[Text segment]:
<<<<

Sign in to follow this  

Suspicious slow compute shader... Mem write bottleneck?

Recommended Posts

Hey Guys,

 

I come here to borrow you guys' insightful eyes again to help me find what I did wrong...

 

 

I have a compute shader which will take 5 input Texture2D (they all 512x424) and then do bunch of computation and output 28 float for each input pixel position. Here is the shader:

#include "FastICP.inl"
#include "CalibData.inl"
Texture2D<uint> tex_srvKinectDepth : register(t0);    //R16_UINT
Texture2D<uint> tex_srvTSDFDepth : register(t1);      //R16_UINT
Texture2D<float4> tex_srvKinectNormal : register(t2); //R10G10B10A2_UNORM
Texture2D<float4> tex_srvTSDFNormal : register(t3);   //R10G10B10A2_UNORM
Texture2D<float> tex_srvWeight : register(t4);        //R8_UNORM

RWStructuredBuffer<float4> buf_uavData0 : register(u0);//CxCx,CxCy,CxCz,Ctr
RWStructuredBuffer<float4> buf_uavData1 : register(u1);//CxNx,CxNy,CxNz,CyCy
RWStructuredBuffer<float4> buf_uavData2 : register(u2);//CyNx,CyNy,CyNz,CyCz
RWStructuredBuffer<float4> buf_uavData3 : register(u3);//CzNx,CzNy,CzNz,CzCz
RWStructuredBuffer<float4> buf_uavData4 : register(u4);//NxNx,NxNy,NxNy,CxPQN
RWStructuredBuffer<float4> buf_uavData5 : register(u5);//NyNy,NyNz,NzNz,CyPQN
RWStructuredBuffer<float4> buf_uavData6 : register(u6);//NxPQN,NyPQN,NzPQN,CzPQN

void AllZero(uint uIdx)

>>>>

Stored dataset items

<<<<

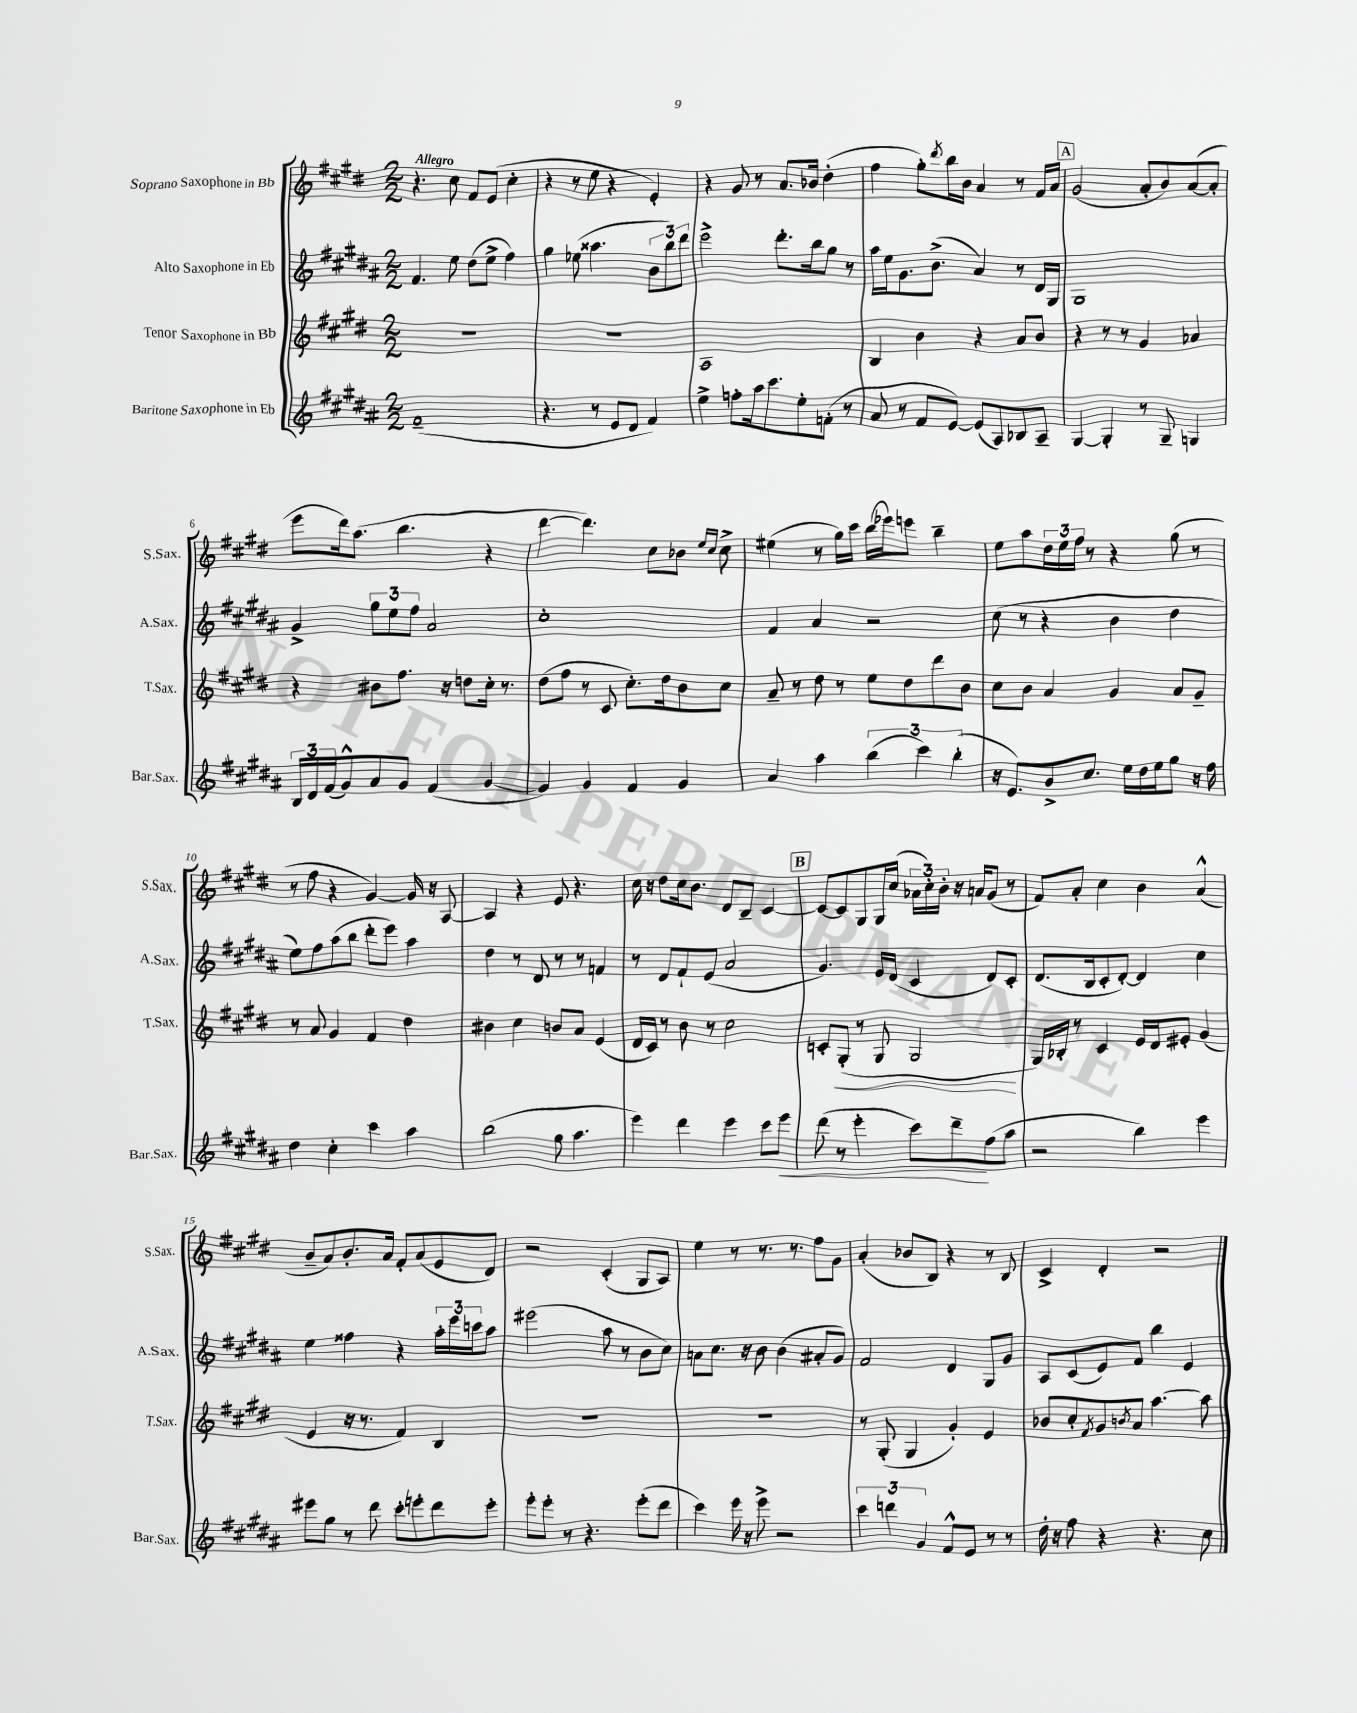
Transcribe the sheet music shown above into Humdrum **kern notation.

**kern	**dynam	**kern	**dynam	**kern	**kern
*part4	*part4	*part3	*part3	*part2	*part1
*staff4	*staff4	*staff3	*staff3	*staff2	*staff1
*I"Baritone Saxophone in Eb	*	*I"Tenor Saxophone in Bb	*	*I"Alto Saxophone in Eb	*I"Soprano Saxophone in Bb
*I'Bar.Sax.	*	*I'T.Sax.	*	*I'A.Sax.	*I'S.Sax.
*clefG2	*	*clefG2	*	*clefG2	*clefG2
*k[f#c#g#d#a#]	*	*k[f#c#g#d#]	*	*k[f#c#g#d#a#]	*k[f#c#g#d#]
*M2/2	*	*M2/2	*	*M2/2	*M2/2
=1	=1	=1	=1	=1	=1
!	!	!	!	!	!LO:TX:a:B:t=Allegro
(1f#~	.	1r	.	4.f#/	4.r
.	.	.	.	8ee\	8cc#\
.	.	.	.	(8dd#\L	8f#/L
.	.	.	.	8ee^\J	(8e/J
.	.	.	.	4ff#\)	4cc#'\
=2	=2	=2	=2	=2	=2
4.r	.	1r	.	4gg#\	4r
.	.	.	.	(8ee-X\	8r
8r	.	.	.	4.aa##X\	8ee\
8e/L	.	.	.	.	4r
8d#/J	.	.	.	.	.
4f#/)	.	.	.	12b\L	4e'/)
.	.	.	.	12bb\)	.
.	.	.	.	12ddd#\J	.
=3	=3	=3	=3	=3	=3
4ee^\	.	1A	.	2eee^\	4r
8ffn'\L	.	.	.	.	8g#/
16aa#\k	.	.	.	.	8r
8.ccc#\	.	.	.	.	.
.	.	.	.	8.ddd#'\L	8.a/L
8ee'\	.	.	.	.	.
.	.	.	.	16bb\k	16b-X/Jk
(8fn'\J	.	.	.	8gg#\J	(4dd#'\
8r	.	.	.	8r	.
=4	=4	=4	=4	=4	=4
8a#/	.	4B/	.	16aa#\LL	4ff#\
.	.	.	.	16ee\J	.
8r	.	.	.	8.g#\	.
8f#/L	.	4b\	.	.	8gg#'\L)
.	.	.	.	(8.b^\J	.
.	.	.	.	.	8qddd#/
[8e/J)	.	.	.	.	16bb\L
.	.	.	.	.	16b\JJ
(8e/L]	.	4r	.	4a#/)	4a/
8A#/)	.	.	.	.	.
8B-X/	.	8a/L	.	8r	8r
8A#~/J	.	8b/J	.	16d#/LL	16f#/LL
.	.	.	.	16G#/JJ	16a/JJ
!!LO:REH:place=s1:t=A
=5	=5	=5	=5	=5	=5
[4G#/	.	4r	.	1G#	(2g#/
4G#'/]	.	8r	.	.	.
.	.	8r	.	.	.
8r	.	4g#/	.	.	8a'/L
8G#~/	.	.	.	.	8b/)
4Gn/	.	4a-X/	.	.	([8a/
.	.	.	.	.	8a'/J]
!!LO:LB:g=z
=6	=6	=6	=6	=6	=6
24B/LL	.	4r	.	4g#^/	8eee\L
24d#/	.	.	.	.	.
(24f#/J	.	.	.	.	.
8g#^^/)	.	.	.	.	16ddd#\k)
.	.	.	.	.	(8.aa\J
8a#/	.	8b#X\L	.	12gg#\L	.
.	.	.	.	12ee\	.
8g#/J	.	8.ff#\J	.	.	4.bb\
.	.	.	.	12ff#\J	.
(4f#/	.	.	.	2a#/	.
.	.	16r	.	.	.
.	.	8ddn\L	.	.	.
[4g#/	.	16cc#'\Jk	.	.	4r
.	.	8.r	.	.	.
=7	=7	=7	=7	=7	=7
4g#/])	.	(8dd#\L	.	1cc#'	[4ddd#\
.	.	8ff#\J	.	.	.
4g#/	.	8r	.	.	4.ddd#\])
.	.	8c#/	.	.	.
4f#/	.	8.cc#'\L)	.	.	.
.	.	.	.	.	8cc#\L
.	.	16dd#\k	.	.	.
4g#/	.	8b\	.	.	8b-X\J
.	.	.	.	.	16qqee/LL
.	.	.	.	.	16qqcc#/JJ
.	.	8cc#\J	.	.	8cc#^\
=8	=8	=8	=8	=8	=8
4a#/	.	8a~/	.	4f#/	(4ee#X\
.	.	8r	.	.	.
4aa#\	.	8dd#\	.	4a#/	8r
.	.	8r	.	.	16gg#\LL)
.	.	.	.	.	16ccc#\JJ
(6bb\	.	8ee\L	.	2r	(16bb\LL
.	.	.	.	.	16eee-X\J)
.	.	8dd#\	.	.	8eeen\J
6ccc#\)	.	.	.	.	.
.	.	8ddd#\	.	.	4bb~\
(6bb'\	.	.	.	.	.
.	.	8b\J	.	.	.
=9	=9	=9	=9	=9	=9
16r	.	8cc#\L	.	(8cc#\	8ee\L
8.e/L)	.	.	.	.	.
.	.	8b\J	.	8r	8aa\
8b^/	.	4a/	.	4r	24dd#\L
.	.	.	.	.	24ee\
.	.	.	.	.	24ff#\JJ
8.cc#/J	.	.	.	.	8r
.	.	4g#/	.	4b\	4r
16ee\LL	.	.	.	.	.
16dd#\	.	.	.	.	.
16ee\J	.	.	.	.	.
8gg#\J	.	8a/L	.	4dd#\	(8gg#\
16r	.	8g#~/J	.	.	8r
16ff#\	.	.	.	.	.
!!LO:LB:g=z
=10	=10	=10	=10	=10	=10
4dd#\	.	8r	.	8ee\L)	8r
.	.	8a/	.	8ff#\	8ff#\
4cc#'\	.	4g#/	.	(8aa#\	4r
.	.	.	.	8bb\J	.
4ccc#\	.	4f#/	.	8ddd#'\L	[4g#/)
.	.	.	.	8eee\J)	.
4aa#\	.	4dd#\	.	4aa#\	16g#/]
.	.	.	.	.	16r
.	.	.	.	.	[8A/
=11	=11	=11	=11	=11	=11
(2bb\	.	4b#X\	.	4dd#\	4A/]
.	.	4cc#\	.	8r	4r
.	.	.	.	8d#/	.
8gg#\	.	8bn/L	.	8r	8e/
4.aa#\	.	8a/J	.	8r	4.r
.	.	(4e/	.	4fn/	.
=12	=12	=12	=12	=12	=12
4eee\)	.	16d#/LL	.	8r	16cc#\
.	.	16c#/JJ)	.	.	16r
.	.	8r	.	8d#/L	8dd#\L
4ddd#\	.	8b\	.	8f#`/	16cc#\k
.	.	.	.	.	8.b\J
.	.	8r	.	(8e/J	.
4eee\	.	2cc#\	.	2a#/	8d#/L
.	.	.	.	.	8B~/J
8ccc#\L	.	.	.	.	[4c#/
!	!LO:HP:b	!	!	!	!
8eee\J	<	.	.	.	.
!!LO:REH:place=s1:t=B
=13	=13	=13	=13	=13	=13
(8ddd#\	.	8cn'/L	.	4.g#/)	8c#/L_
!	!	!	!LO:HP:b	!	!
8r	.	(8G#'/J	<	.	8c#/]
4eee'\	.	8r	.	.	8G#/
.	.	8G#/	.	16e/LL	16G#/L
.	.	.	.	(16d#/JJ	(16cc#/JJ
8ccc#\L)	.	2G#/	.	4c#/	24a-X\LL
.	.	.	.	.	24cc#'\)
.	.	.	.	.	24b'\JJ
8ddd#~\	.	.	.	.	16r
.	.	.	.	.	16an/KL
(8ff#\	[	.	.	8d#/L)	(8g#/J
8aa#\J	.	.	.	8c#'/J	8r
.	.	.	[	.	.
=14	=14	=14	=14	=14	=14
2r	.	16G#/LL)	.	(8.d#/L	8f#/L)
.	.	16B-X'/JJ	.	.	.
.	.	8r	.	.	8a'/J
.	.	.	.	16B/k	.
.	.	4c#/	.	8c#'/	4cc#\
.	.	.	.	[8d#'/J)	.
4bb\)	.	16e/LL	.	4d#/]	4b\
.	.	16d#/J	.	.	.
.	.	8e#X'/J	.	.	.
4eee\	.	(4g#/	.	4cc#\	(4a^^/
!!LO:LB:g=z
=15	=15	=15	=15	=15	=15
8eee#X\L	.	4e/	.	4ee\	8b~/L
8gg#\J	.	.	.	.	8a/)
8r	.	16r	.	4ff##X\	8.b'/
.	.	8.r	.	.	.
8ddd#\	.	.	.	.	.
.	.	.	.	.	16a/Jk
8ccc#'\L	.	4f#/)	.	4r	8f#'/L
8eeen'\	.	.	.	.	(8a/
8ddd#\	.	4B/	.	24aa#'\LL	8e/
.	.	.	.	24eee\	.
.	.	.	.	24cccn\J	.
8eee'\J	.	.	.	8aa#\J	8d#/J)
=16	=16	=16	=16	=16	=16
8eee'\L	.	1r	.	(2eee#X\	2r
8eee'\J	.	.	.	.	.
8r	.	.	.	.	.
4.r	.	.	.	.	.
.	.	.	.	8aa#\	(4c#'/
.	.	.	.	8r	.
(8eee'\L	.	.	.	8b\L	8G#/L
8ddd#\J	.	.	.	8cc#\J)	8A/J)
=17	=17	=17	=17	=17	=17
4ccc#\)	.	1r	.	8an\L	4ee\
.	.	.	.	8.cc#\J	.
16eee\	.	.	.	.	8r
16r	.	.	.	16r	.
8eee^\	.	.	.	8b\	8.r
2r	.	.	.	(4b\	.
.	.	.	.	.	8.r
.	.	.	.	8a#X'/L	8ff#\L
.	.	.	.	8g#/J)	8g#\J
=18	=18	=18	=18	=18	=18
6ccc#\	.	8r	.	2f#/	(4a'/
.	.	(8G#'/	.	.	.
6dddn\	.	.	.	.	.
.	.	4G#/	.	.	8b-X/L
6g#/	.	.	.	.	.
.	.	.	.	.	8B/J)
8f#^^/L	.	4g#'/)	.	4d#/	4r
8e/J	.	.	.	.	.
8r	.	4e/	.	8G#/L	8r
8r	.	.	.	8g#/J	8B/
=19	=19	=19	=19	=19	=19
16dd#'\	.	8b-X/L	.	8A#/L	4c#^/
16r	.	.	.	.	.
8ff#\	.	8cc#'/	.	(8c#/	.
.	.	8qf#/	.	.	.
4r	.	8g#/	.	8e/)	4d#'/
.	.	8qbn/	.	.	.
.	.	8a/J	.	8f#/J	.
4.r	.	[4.aa\	.	4bb\	2r
.	.	.	.	4e/	.
8cc#\	.	8aa\]	.	.	.
==	==	==	==	==	==
*-	*-	*-	*-	*-	*-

>>>>

[Exercise requirements]:
1. In the compute shader post, how many float values does the shader output for each input pixel position?
2. Please continue the compute shader post from the last line shown.

[Task-by-task results]:
1. 28

2.
{
    buf_uavData0[uIdx] = 0.f;
    buf_uavData1[uIdx] = 0.f;
    buf_uavData2[uIdx] = 0.f;
    buf_uavData3[uIdx] = 0.f;
    buf_uavData4[uIdx] = 0.f;
    buf_uavData5[uIdx] = 0.f;
    buf_uavData6[uIdx] = 0.f;
}

float3 ReprojectPt(uint2 u2xy, float fDepth)
{
    return float3(float2(u2xy - DEPTH_C) * fDepth / DEPTH_F, fDepth);
}

float GetNormalMatchedDepth(Texture2D<uint> tex_srvDepth, uint3 DTid)
{
    uint uAccDepth = tex_srvDepth.Load(DTid);
    uAccDepth += tex_srvDepth.Load(DTid, uint2(0, 1));
    uAccDepth += tex_srvDepth.Load(DTid, uint2(1, 0));
    uAccDepth += tex_srvDepth.Load(DTid, uint2(1, 1));
    return uAccDepth * -0.001f / 4.f;
}

[numthreads(8, 8, 1)]
void main(uint3 DTid : SV_DispatchThreadID)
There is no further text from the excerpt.